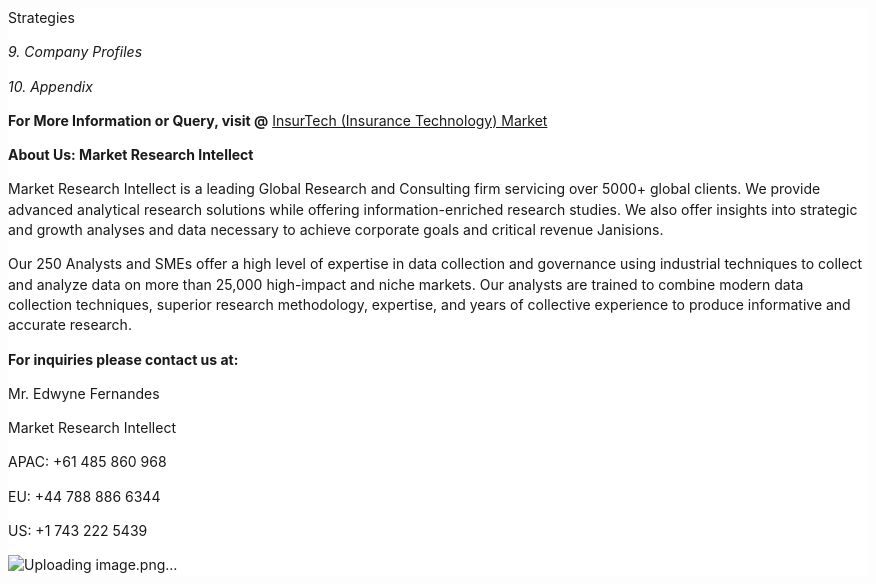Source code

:Strategies</span></em></li></ul><p><em><span class="font-[700]">9. Company Profiles</span></em></p><p><em><span class="font-[700]">10. Appendix</span></em></p><p><span class="font-[700]"><strong>For More Information or Query, visit&nbsp;@</strong>&nbsp;</span><span class="font-[700]"><a href="https://www.marketresearchintellect.com/product/insurtech-insurance-technology-market/?utm_source=Linkedin&utm_medium=858" target="_blank" data-tracking-control-name="article-ssr-frontend-pulse_little-text-block" data-tracking-will-navigate="" data-test-link="">InsurTech (Insurance Technology) Market</a></span></p><p><strong><span class="font-[700]">About Us: Market Research Intellect</span></strong></p><p><span class="">Market Research Intellect is a leading Global Research and Consulting firm servicing over 5000+ global clients. We provide advanced analytical research solutions while offering information-enriched research studies.&nbsp;</span>We also offer insights into strategic and growth analyses and data necessary to achieve corporate goals and critical revenue Janisions.</p><p><span class="">Our 250 Analysts and SMEs offer a high level of expertise in data collection and governance using industrial techniques to collect and analyze data on more than 25,000 high-impact and niche markets. Our analysts are trained to combine modern data collection techniques, superior research methodology, expertise, and years of collective experience to produce informative and accurate research.</span></p><p><strong>For inquiries please contact us at:</strong></p><p>Mr. Edwyne Fernandes</p><p>Market Research Intellect</p><p>APAC: +61 485 860 968</p><p>EU: +44 788 886 6344</p><p>US: +1 743 222 5439</p>
![Uploading image.png…]()
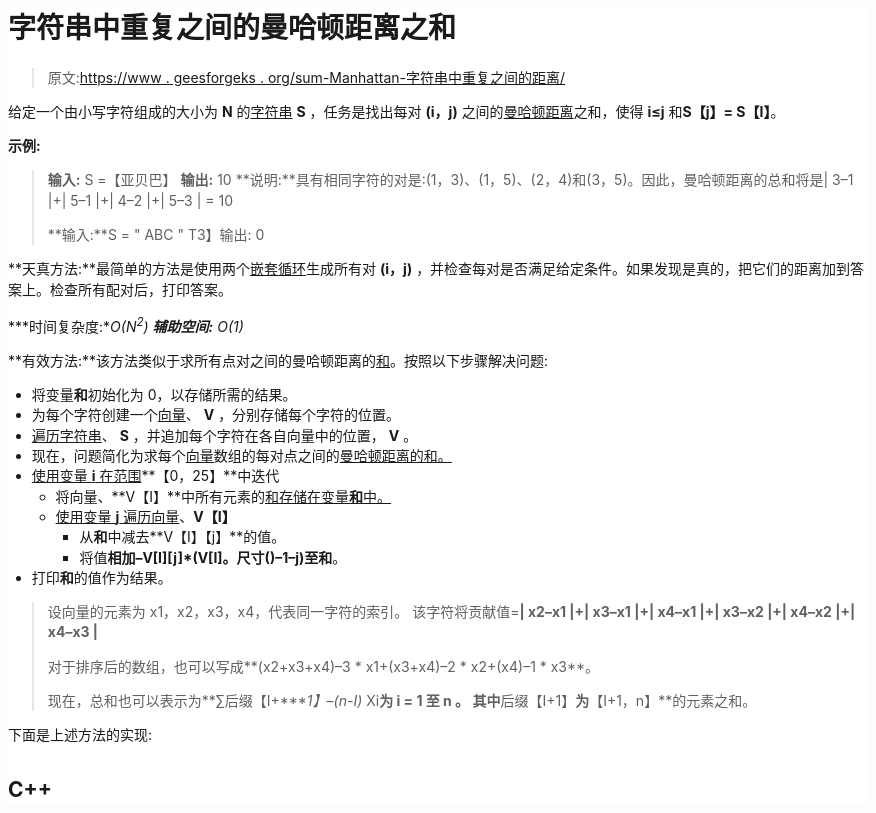 # 字符串中重复之间的曼哈顿距离之和

> 原文:[https://www . geesforgeks . org/sum-Manhattan-字符串中重复之间的距离/](https://www.geeksforgeeks.org/sum-of-manhattan-distances-between-repetitions-in-a-string/)

给定一个由小写字符组成的大小为 **N** 的[字符串](https://www.geeksforgeeks.org/string-data-structure/) **S** ，任务是找出每对 **(i，j)** 之间的[曼哈顿距离](https://www.geeksforgeeks.org/maximum-manhattan-distance-between-a-distinct-pair-from-n-coordinates/)之和，使得 **i≤j** 和**S【j】= S【I】**。

**示例:**

> **输入:** S =【亚贝巴】
> **输出:** 10
> **说明:**具有相同字符的对是:(1，3)、(1，5)、(2，4)和(3，5)。因此，曼哈顿距离的总和将是| 3–1 |+| 5–1 |+| 4–2 |+| 5–3 | = 10
> 
> **输入:**S = " ABC "
> T3】输出: 0

**天真方法:**最简单的方法是使用两个[嵌套循环](https://www.geeksforgeeks.org/nested-loops-in-c-with-examples-2/)生成所有对 **(i，j)** ，并检查每对是否满足给定条件。如果发现是真的，把它们的距离加到答案上。检查所有配对后，打印答案。

***时间复杂度:**O(N<sup>2</sup>)*
***辅助空间:** O(1)*

**有效方法:**该方法类似于求所有点对之间的曼哈顿距离的[和](https://www.geeksforgeeks.org/sum-manhattan-distances-pairs-points/)。按照以下步骤解决问题:

*   将变量**和**初始化为 0，以存储所需的结果。
*   为每个字符创建一个[向量](https://www.geeksforgeeks.org/vector-in-cpp-stl/)、 **V** ，分别存储每个字符的位置。
*   [遍历字符串](https://www.geeksforgeeks.org/iterate-over-characters-of-a-string-in-c/)、 **S** ，并追加每个字符在各自向量中的位置， **V** 。
*   现在，问题简化为求每个[向量](https://www.geeksforgeeks.org/vector-in-cpp-stl/)数组的每对点之间的[曼哈顿距离的和。](https://www.geeksforgeeks.org/sum-manhattan-distances-pairs-points/)
*   [使用变量 **i** 在范围](https://www.geeksforgeeks.org/range-based-loop-c/)**【0，25】**中迭代
    *   将向量、**V【I】**中所有元素的[和存储在变量**和**中。](https://www.geeksforgeeks.org/how-to-find-the-sum-of-elements-of-a-vector-using-stl-in-c/)
    *   [使用变量 **j** 遍历向量](https://www.geeksforgeeks.org/how-to-iterate-through-a-vector-without-using-iterators-in-c/)、**V【I】**
        *   从**和**中减去**V【I】【j】**的值。
        *   将值**相加–V[I][j]*(V[I]。尺寸()–1–j)**至**和**。
*   打印**和**的值作为结果。

> 设向量的元素为 x1，x2，x3，x4，代表同一字符的索引。
> 该字符将贡献值=**| x2–x1 |+| x3–x1 |+| x4–x1 |+| x3–x2 |+| x4–x2 |+| x4–x3 |**
> 
> 对于排序后的数组，也可以写成**(x2+x3+x4)–3 * x1+(x3+x4)–2 * x2+(x4)–1 * x3**。
> 
> 现在，总和也可以表示为**∑后缀【I+****1】–(n-I)* Xi**为 **i = 1 至 n** 。
> 其中**后缀【I+1】**为**【I+1，n】**的元素之和。

下面是上述方法的实现:

## C++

----------

Exercise directions.
Would you copy out every line of the data above exactly, minus the pictures?

Result below.
Source code

:Strategies</span></em></li></ul><p><em><span class="font-[700]">9. Company Profiles</span></em></p><p><em><span class="font-[700]">10. Appendix</span></em></p><p><span class="font-[700]"><strong>For More Information or Query, visit&nbsp;@</strong>&nbsp;</span><span class="font-[700]"><a href="https://www.marketresearchintellect.com/product/insurtech-insurance-technology-market/?utm_source=Linkedin&utm_medium=858" target="_blank" data-tracking-control-name="article-ssr-frontend-pulse_little-text-block" data-tracking-will-navigate="" data-test-link="">InsurTech (Insurance Technology) Market</a></span></p><p><strong><span class="font-[700]">About Us: Market Research Intellect</span></strong></p><p><span class="">Market Research Intellect is a leading Global Research and Consulting firm servicing over 5000+ global clients. We provide advanced analytical research solutions while offering information-enriched research studies.&nbsp;</span>We also offer insights into strategic and growth analyses and data necessary to achieve corporate goals and critical revenue Janisions.</p><p><span class="">Our 250 Analysts and SMEs offer a high level of expertise in data collection and governance using industrial techniques to collect and analyze data on more than 25,000 high-impact and niche markets. Our analysts are trained to combine modern data collection techniques, superior research methodology, expertise, and years of collective experience to produce informative and accurate research.</span></p><p><strong>For inquiries please contact us at:</strong></p><p>Mr. Edwyne Fernandes</p><p>Market Research Intellect</p><p>APAC: +61 485 860 968</p><p>EU: +44 788 886 6344</p><p>US: +1 743 222 5439</p>
![Uploading image.png…]()
 # 字符串中重复之间的曼哈顿距离之和

> 原文:[https://www . geesforgeks . org/sum-Manhattan-字符串中重复之间的距离/](https://www.geeksforgeeks.org/sum-of-manhattan-distances-between-repetitions-in-a-string/)

给定一个由小写字符组成的大小为 **N** 的[字符串](https://www.geeksforgeeks.org/string-data-structure/) **S** ，任务是找出每对 **(i，j)** 之间的[曼哈顿距离](https://www.geeksforgeeks.org/maximum-manhattan-distance-between-a-distinct-pair-from-n-coordinates/)之和，使得 **i≤j** 和**S【j】= S【I】**。

**示例:**

> **输入:** S =【亚贝巴】
> **输出:** 10
> **说明:**具有相同字符的对是:(1，3)、(1，5)、(2，4)和(3，5)。因此，曼哈顿距离的总和将是| 3–1 |+| 5–1 |+| 4–2 |+| 5–3 | = 10
> 
> **输入:**S = " ABC "
> T3】输出: 0

**天真方法:**最简单的方法是使用两个[嵌套循环](https://www.geeksforgeeks.org/nested-loops-in-c-with-examples-2/)生成所有对 **(i，j)** ，并检查每对是否满足给定条件。如果发现是真的，把它们的距离加到答案上。检查所有配对后，打印答案。

***时间复杂度:**O(N<sup>2</sup>)*
***辅助空间:** O(1)*

**有效方法:**该方法类似于求所有点对之间的曼哈顿距离的[和](https://www.geeksforgeeks.org/sum-manhattan-distances-pairs-points/)。按照以下步骤解决问题:

*   将变量**和**初始化为 0，以存储所需的结果。
*   为每个字符创建一个[向量](https://www.geeksforgeeks.org/vector-in-cpp-stl/)、 **V** ，分别存储每个字符的位置。
*   [遍历字符串](https://www.geeksforgeeks.org/iterate-over-characters-of-a-string-in-c/)、 **S** ，并追加每个字符在各自向量中的位置， **V** 。
*   现在，问题简化为求每个[向量](https://www.geeksforgeeks.org/vector-in-cpp-stl/)数组的每对点之间的[曼哈顿距离的和。](https://www.geeksforgeeks.org/sum-manhattan-distances-pairs-points/)
*   [使用变量 **i** 在范围](https://www.geeksforgeeks.org/range-based-loop-c/)**【0，25】**中迭代
    *   将向量、**V【I】**中所有元素的[和存储在变量**和**中。](https://www.geeksforgeeks.org/how-to-find-the-sum-of-elements-of-a-vector-using-stl-in-c/)
    *   [使用变量 **j** 遍历向量](https://www.geeksforgeeks.org/how-to-iterate-through-a-vector-without-using-iterators-in-c/)、**V【I】**
        *   从**和**中减去**V【I】【j】**的值。
        *   将值**相加–V[I][j]*(V[I]。尺寸()–1–j)**至**和**。
*   打印**和**的值作为结果。

> 设向量的元素为 x1，x2，x3，x4，代表同一字符的索引。
> 该字符将贡献值=**| x2–x1 |+| x3–x1 |+| x4–x1 |+| x3–x2 |+| x4–x2 |+| x4–x3 |**
> 
> 对于排序后的数组，也可以写成**(x2+x3+x4)–3 * x1+(x3+x4)–2 * x2+(x4)–1 * x3**。
> 
> 现在，总和也可以表示为**∑后缀【I+****1】–(n-I)* Xi**为 **i = 1 至 n** 。
> 其中**后缀【I+1】**为**【I+1，n】**的元素之和。

下面是上述方法的实现:

## C++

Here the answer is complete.